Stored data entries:
++++++

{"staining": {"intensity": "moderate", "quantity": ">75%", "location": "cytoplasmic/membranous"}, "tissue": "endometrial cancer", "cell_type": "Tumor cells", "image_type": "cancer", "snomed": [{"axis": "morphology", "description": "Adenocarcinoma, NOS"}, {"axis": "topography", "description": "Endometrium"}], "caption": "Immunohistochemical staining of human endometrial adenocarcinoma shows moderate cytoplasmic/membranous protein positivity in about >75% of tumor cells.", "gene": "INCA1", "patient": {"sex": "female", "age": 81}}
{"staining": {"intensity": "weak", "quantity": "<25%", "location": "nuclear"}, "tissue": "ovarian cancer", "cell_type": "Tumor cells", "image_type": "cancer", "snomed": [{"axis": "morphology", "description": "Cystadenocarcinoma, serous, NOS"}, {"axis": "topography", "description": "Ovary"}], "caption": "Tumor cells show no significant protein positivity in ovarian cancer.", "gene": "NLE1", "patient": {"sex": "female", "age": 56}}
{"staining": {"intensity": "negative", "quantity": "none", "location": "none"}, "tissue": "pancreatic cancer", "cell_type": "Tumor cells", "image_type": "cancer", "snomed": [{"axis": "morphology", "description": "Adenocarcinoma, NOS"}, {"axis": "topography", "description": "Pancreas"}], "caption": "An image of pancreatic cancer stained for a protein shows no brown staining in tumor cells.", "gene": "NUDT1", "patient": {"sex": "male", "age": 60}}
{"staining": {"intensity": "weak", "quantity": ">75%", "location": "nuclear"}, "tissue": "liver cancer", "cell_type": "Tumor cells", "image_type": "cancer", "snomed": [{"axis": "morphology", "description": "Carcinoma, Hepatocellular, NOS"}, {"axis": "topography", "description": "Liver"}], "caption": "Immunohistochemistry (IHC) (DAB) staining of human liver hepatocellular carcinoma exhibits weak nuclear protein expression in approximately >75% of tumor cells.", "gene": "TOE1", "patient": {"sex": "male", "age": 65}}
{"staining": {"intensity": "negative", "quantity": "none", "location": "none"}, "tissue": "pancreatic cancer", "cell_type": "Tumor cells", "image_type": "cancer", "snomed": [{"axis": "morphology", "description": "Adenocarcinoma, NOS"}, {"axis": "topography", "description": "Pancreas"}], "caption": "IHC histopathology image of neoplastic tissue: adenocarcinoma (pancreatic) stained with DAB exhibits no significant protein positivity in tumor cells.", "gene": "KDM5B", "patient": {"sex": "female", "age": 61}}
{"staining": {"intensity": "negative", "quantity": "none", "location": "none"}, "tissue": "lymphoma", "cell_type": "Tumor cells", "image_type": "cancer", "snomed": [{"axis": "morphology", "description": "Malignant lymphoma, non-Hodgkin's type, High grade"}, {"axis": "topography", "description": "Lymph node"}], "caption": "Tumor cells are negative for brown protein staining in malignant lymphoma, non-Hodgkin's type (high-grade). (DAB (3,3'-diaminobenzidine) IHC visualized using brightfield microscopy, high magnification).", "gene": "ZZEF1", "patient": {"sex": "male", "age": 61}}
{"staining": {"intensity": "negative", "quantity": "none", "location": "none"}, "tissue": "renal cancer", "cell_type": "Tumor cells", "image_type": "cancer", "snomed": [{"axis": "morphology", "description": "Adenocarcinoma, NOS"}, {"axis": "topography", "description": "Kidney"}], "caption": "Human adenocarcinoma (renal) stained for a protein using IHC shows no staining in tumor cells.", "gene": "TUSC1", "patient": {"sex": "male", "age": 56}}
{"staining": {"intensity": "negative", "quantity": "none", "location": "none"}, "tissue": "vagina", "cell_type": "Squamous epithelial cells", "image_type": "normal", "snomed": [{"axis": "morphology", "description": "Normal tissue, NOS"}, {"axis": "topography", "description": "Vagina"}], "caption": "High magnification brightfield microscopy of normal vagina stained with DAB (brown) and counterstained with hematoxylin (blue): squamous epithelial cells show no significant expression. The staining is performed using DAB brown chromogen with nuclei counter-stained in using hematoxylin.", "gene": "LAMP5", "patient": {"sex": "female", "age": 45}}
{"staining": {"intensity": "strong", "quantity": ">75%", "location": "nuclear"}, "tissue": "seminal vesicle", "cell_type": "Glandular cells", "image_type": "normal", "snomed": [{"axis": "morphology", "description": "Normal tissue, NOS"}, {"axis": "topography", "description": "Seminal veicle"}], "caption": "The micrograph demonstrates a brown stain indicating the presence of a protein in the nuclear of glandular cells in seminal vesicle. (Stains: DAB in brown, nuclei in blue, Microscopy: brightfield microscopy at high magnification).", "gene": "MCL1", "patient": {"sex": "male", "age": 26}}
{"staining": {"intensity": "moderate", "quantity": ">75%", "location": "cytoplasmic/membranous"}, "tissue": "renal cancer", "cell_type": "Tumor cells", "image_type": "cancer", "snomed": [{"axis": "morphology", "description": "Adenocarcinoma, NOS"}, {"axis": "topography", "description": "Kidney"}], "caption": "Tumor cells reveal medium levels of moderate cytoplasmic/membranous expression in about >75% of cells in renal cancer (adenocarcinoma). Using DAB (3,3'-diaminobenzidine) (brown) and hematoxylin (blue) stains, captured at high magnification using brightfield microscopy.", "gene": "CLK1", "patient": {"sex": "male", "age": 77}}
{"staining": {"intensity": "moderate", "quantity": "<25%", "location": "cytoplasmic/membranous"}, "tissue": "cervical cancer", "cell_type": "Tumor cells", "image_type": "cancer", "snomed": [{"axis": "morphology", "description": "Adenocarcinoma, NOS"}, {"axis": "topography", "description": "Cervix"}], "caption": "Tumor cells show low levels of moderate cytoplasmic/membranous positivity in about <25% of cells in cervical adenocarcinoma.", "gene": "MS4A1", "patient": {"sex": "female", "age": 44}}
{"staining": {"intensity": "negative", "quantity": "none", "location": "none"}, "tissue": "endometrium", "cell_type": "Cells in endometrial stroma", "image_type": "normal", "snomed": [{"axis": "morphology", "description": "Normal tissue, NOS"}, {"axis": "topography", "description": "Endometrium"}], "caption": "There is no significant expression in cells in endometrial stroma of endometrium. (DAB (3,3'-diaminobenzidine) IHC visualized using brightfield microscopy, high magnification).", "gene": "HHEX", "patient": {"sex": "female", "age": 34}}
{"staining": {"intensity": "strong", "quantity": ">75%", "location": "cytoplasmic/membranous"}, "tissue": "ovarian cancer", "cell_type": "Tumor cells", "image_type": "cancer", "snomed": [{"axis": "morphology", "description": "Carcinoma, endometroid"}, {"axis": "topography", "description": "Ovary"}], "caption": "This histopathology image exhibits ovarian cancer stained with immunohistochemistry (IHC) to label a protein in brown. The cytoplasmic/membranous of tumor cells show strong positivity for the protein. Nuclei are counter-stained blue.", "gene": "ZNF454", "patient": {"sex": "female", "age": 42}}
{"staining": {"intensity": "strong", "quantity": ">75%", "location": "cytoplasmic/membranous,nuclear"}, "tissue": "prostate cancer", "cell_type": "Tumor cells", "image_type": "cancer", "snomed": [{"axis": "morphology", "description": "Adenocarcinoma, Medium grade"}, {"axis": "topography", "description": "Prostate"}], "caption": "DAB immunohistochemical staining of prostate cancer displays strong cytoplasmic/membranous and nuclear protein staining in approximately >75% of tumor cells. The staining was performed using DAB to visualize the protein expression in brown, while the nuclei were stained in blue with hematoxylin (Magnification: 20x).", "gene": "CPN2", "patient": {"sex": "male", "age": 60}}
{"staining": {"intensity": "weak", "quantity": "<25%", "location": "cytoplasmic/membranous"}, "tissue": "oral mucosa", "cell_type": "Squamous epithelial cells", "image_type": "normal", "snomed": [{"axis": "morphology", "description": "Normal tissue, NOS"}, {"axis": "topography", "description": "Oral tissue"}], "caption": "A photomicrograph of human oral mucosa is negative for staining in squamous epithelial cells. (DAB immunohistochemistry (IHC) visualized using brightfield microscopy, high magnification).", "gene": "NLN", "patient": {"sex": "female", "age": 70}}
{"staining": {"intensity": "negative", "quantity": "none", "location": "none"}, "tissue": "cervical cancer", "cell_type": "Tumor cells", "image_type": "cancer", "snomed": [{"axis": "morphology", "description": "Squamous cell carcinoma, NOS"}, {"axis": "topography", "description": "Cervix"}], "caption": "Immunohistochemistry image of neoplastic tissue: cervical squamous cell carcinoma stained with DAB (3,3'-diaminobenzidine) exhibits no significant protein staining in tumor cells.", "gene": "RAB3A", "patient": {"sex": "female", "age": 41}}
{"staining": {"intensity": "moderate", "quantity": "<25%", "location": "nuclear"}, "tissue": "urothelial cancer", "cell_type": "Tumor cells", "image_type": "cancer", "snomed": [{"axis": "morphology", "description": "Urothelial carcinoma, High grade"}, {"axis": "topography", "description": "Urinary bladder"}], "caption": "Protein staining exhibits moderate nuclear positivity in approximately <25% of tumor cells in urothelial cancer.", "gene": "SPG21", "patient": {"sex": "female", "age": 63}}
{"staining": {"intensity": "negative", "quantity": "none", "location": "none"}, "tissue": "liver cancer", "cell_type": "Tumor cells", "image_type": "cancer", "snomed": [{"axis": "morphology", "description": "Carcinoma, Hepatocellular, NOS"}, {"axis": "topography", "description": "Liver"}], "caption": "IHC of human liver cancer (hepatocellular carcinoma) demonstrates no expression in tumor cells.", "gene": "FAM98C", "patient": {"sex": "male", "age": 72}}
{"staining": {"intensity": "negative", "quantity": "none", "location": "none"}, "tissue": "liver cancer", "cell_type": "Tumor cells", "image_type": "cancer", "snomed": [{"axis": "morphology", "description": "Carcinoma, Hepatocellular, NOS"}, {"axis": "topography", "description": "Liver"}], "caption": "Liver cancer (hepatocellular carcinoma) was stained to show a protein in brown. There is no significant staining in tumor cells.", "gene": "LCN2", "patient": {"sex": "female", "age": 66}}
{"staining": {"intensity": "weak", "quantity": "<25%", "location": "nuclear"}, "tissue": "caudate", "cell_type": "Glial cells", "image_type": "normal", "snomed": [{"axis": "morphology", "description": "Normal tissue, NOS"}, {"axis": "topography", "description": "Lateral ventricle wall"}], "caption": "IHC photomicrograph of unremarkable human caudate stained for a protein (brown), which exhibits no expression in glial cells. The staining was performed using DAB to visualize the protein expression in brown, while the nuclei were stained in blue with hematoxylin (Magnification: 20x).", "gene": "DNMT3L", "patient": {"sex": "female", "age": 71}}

++++++

_EXERCISE DETAILS_.
Lines after the one containing "(IHC) (DAB) staining" are left out; every line from the start of the entries through that line is restated word for word.

_ANSWER TO THIS PROBLEM_.
{"staining": {"intensity": "moderate", "quantity": ">75%", "location": "cytoplasmic/membranous"}, "tissue": "endometrial cancer", "cell_type": "Tumor cells", "image_type": "cancer", "snomed": [{"axis": "morphology", "description": "Adenocarcinoma, NOS"}, {"axis": "topography", "description": "Endometrium"}], "caption": "Immunohistochemical staining of human endometrial adenocarcinoma shows moderate cytoplasmic/membranous protein positivity in about >75% of tumor cells.", "gene": "INCA1", "patient": {"sex": "female", "age": 81}}
{"staining": {"intensity": "weak", "quantity": "<25%", "location": "nuclear"}, "tissue": "ovarian cancer", "cell_type": "Tumor cells", "image_type": "cancer", "snomed": [{"axis": "morphology", "description": "Cystadenocarcinoma, serous, NOS"}, {"axis": "topography", "description": "Ovary"}], "caption": "Tumor cells show no significant protein positivity in ovarian cancer.", "gene": "NLE1", "patient": {"sex": "female", "age": 56}}
{"staining": {"intensity": "negative", "quantity": "none", "location": "none"}, "tissue": "pancreatic cancer", "cell_type": "Tumor cells", "image_type": "cancer", "snomed": [{"axis": "morphology", "description": "Adenocarcinoma, NOS"}, {"axis": "topography", "description": "Pancreas"}], "caption": "An image of pancreatic cancer stained for a protein shows no brown staining in tumor cells.", "gene": "NUDT1", "patient": {"sex": "male", "age": 60}}
{"staining": {"intensity": "weak", "quantity": ">75%", "location": "nuclear"}, "tissue": "liver cancer", "cell_type": "Tumor cells", "image_type": "cancer", "snomed": [{"axis": "morphology", "description": "Carcinoma, Hepatocellular, NOS"}, {"axis": "topography", "description": "Liver"}], "caption": "Immunohistochemistry (IHC) (DAB) staining of human liver hepatocellular carcinoma exhibits weak nuclear protein expression in approximately >75% of tumor cells.", "gene": "TOE1", "patient": {"sex": "male", "age": 65}}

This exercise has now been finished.